Anyway, I bring up Olivo because Tyler Flowers is encountering the same thing. His ability to call a game and work with pitchers was praised when the rest of his defensive skills were very raw. Now that A.J. Pierzynski’s contract is coming up, it’s like Flowers just learned that catchers use fingers to tell the pitcher what to throw.
Given that the basis for judgment is so unreliable, I would ignore all references to “game-calling” unless pitchers call him out or refuse to work with him. I’m sure that some catchers inspire more confidence in a pitching staff than others, but it’s impossible to sort it out except in extreme cases. Most of the time it’s a political football of scouting reports, and it’ll be interesting to see how many times that facet of Flowers’ game changes over the coming months and years.

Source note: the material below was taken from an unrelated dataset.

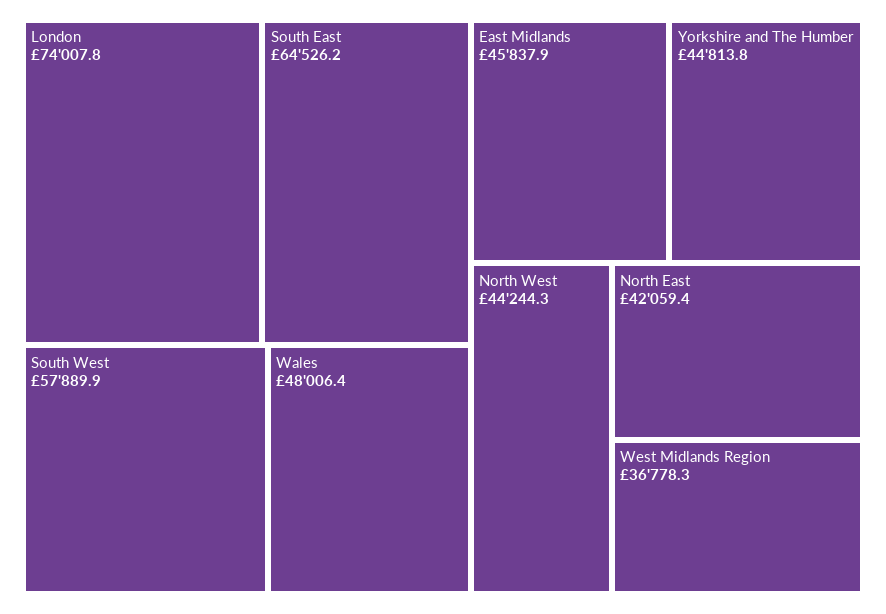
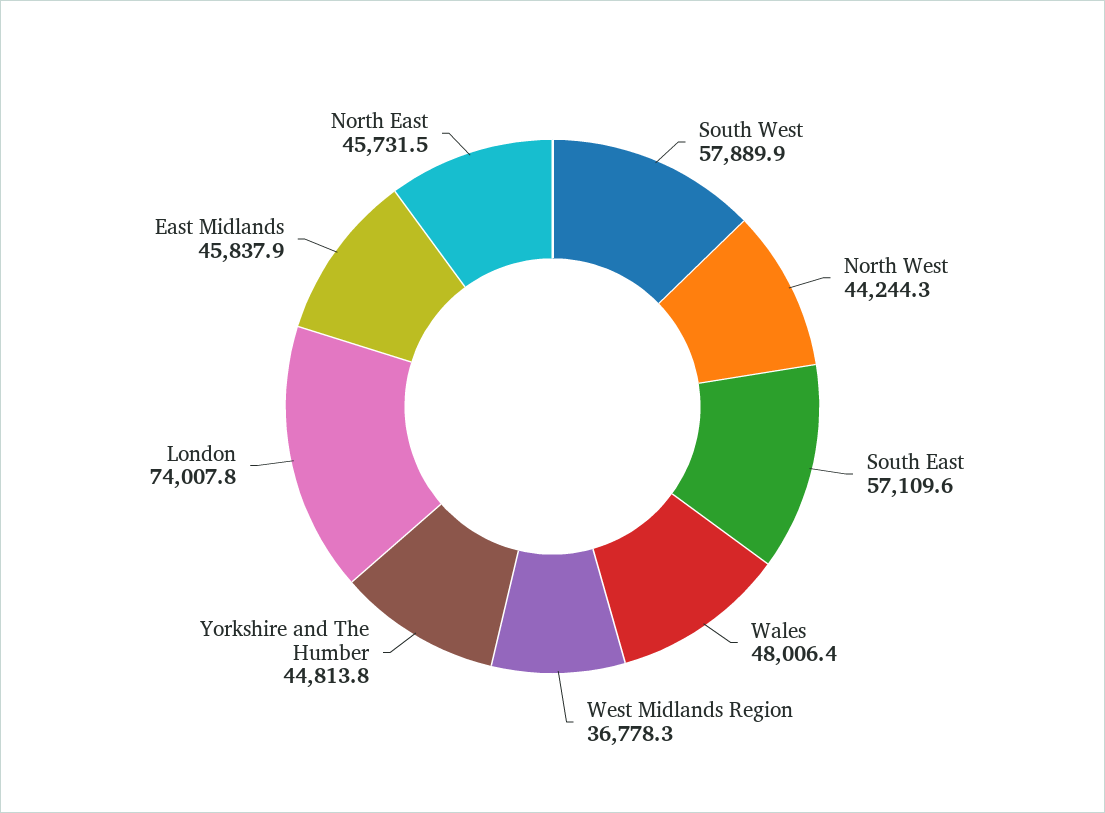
South East: 64526.2 -> 57109.6
North East: 42059.4 -> 45731.5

Mark Kotsay is now 0-for-13 with runners in scoring position after coming up empty in two at-bats on Monday, including a too-shallow fly with the bases loaded and one out. He and Juan Pierre are 1-for-34 combined. That shouldn’t be possible, but it is.
The horribly unclutch and unable to play part-time Jim Thome? 5-for-15 with a homer and three walks.
Minor league roundup:
- Huntsville 5, Birmingham 4 (Game 1, 7 innings)
- Brent Morel hit his first Double-A homer, part of a 1-for-3, two-RBI day.
- Charlie Shirek is on a roll. He allowed two runs (one earned) on eight hits over six innings. No walks, six strikeouts.
- Huntsville 4, Birmingham 3 (Game 2, 7 innings)
- Morel and Christian Marrero each went 1-for-3.
- John Shelby went 2-for-4 with a double.
- Frederick 6, Winston-Salem 5
- Nevin Griffith, meet regression: 4 2/3 IP, 8 H, 5 R, 3 ER, 3 BB, 3 K.
- Dan Remenowsky threw two scoreless innings, allowing a hit and a walk and striking out two.
- Jon Gilmore and Brandon Short each went 1-for-5 with an RBI. Gilmore struck out once, Short thrice.
- Justin Greene singled, walked and struck out twice.
- Kannapolis 3, Lexington 2
- Trayce Thompson went 2-for-4 with a homer and two RBI.
- Nick Ciolli hit a solo homer for the other run, and also struck out twice in four at-bats.
- Kyle Colligan went 1-for-3 with a walk; golden sombrero for Brady Shoemaker.
- Ryan Buch struck out a batter over a 1-2-3 ninth for the save.